- _SUPPLIED PASSAGE_
'''

One of the goals of the MediaLab is to explore the use of design and emerging technologies to improve the museum experience. Projection mapping, also known as spatial augmented reality, is a technology that can turn physical objects and buildings into a surface for projected light. This technique creates an enhanced experience for the audience by combining digital information with real objects. While the MediaLab was exploring how projection mapping could be used in the Museum, an opportunity arose to collaborate with the Department of Egyptian Art.
At that time, Maria Paula Saba and I joined the MediaLab as Creative Technology interns and collaborated with Erin Peters, who joined the Met as a Chester Dale Fellow to research The Temple of Dendur for her dissertation. Together we created Color The Temple, a tool that uses projected light to digitally restore color on The Temple of Dendur.
Did You Know The Temple Wasn't Always Beige?

'''

- _RECORD SET_
'''

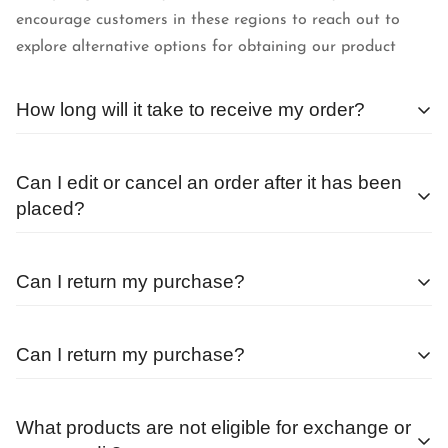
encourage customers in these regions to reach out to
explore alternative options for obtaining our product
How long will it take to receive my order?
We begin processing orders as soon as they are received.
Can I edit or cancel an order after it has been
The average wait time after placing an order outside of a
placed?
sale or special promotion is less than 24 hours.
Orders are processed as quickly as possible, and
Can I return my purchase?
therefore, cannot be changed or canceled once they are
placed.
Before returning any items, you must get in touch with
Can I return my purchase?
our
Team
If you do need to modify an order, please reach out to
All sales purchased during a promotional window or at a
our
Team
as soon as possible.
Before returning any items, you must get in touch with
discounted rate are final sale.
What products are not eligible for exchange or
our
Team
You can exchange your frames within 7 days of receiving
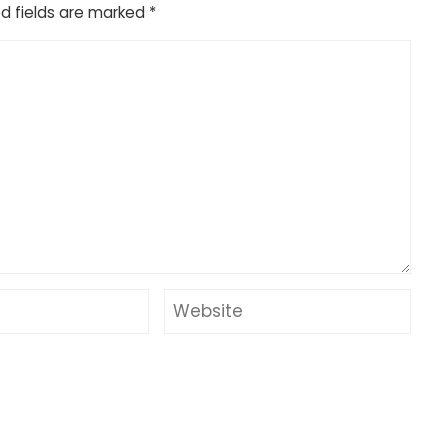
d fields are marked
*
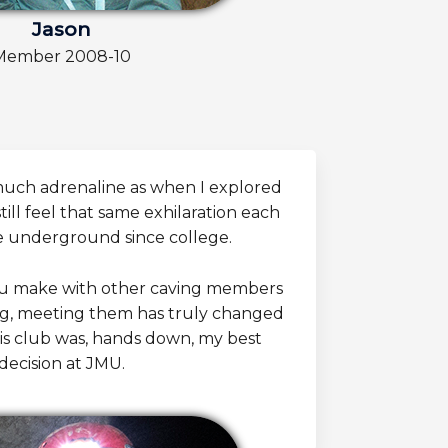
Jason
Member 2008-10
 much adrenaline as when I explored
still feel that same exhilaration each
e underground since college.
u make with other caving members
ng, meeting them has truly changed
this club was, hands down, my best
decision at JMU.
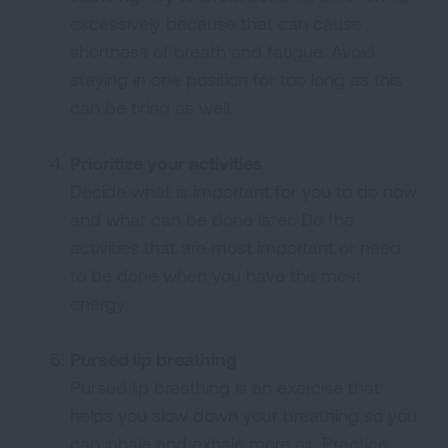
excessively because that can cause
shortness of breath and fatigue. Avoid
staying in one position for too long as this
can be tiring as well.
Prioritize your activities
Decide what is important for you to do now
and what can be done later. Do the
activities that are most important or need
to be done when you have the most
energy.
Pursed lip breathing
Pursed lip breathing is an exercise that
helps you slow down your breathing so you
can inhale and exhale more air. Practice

'''

- _TASKS TO PERFORM_
(a) Reproduce the projection mapping passage from "At that time, Maria" down to "Temple of Dendur.".
(b) Render this sentence from the projection mapping passage in Spanish: "Projection mapping, also known as spatial augmented reality, is a technology that can turn physical objects and buildings into a surface for projected light."

- _NUMBERED RESPONSES_
(a)
At that time, Maria Paula Saba and I joined the MediaLab as Creative Technology interns and collaborated with Erin Peters, who joined the Met as a Chester Dale Fellow to research The Temple of Dendur for her dissertation. Together we created Color The Temple, a tool that uses projected light to digitally restore color on The Temple of Dendur.

(b) El mapeo de proyección, también conocido como realidad aumentada espacial, es una tecnología que puede convertir objetos físicos y edificios en una superficie para la luz proyectada.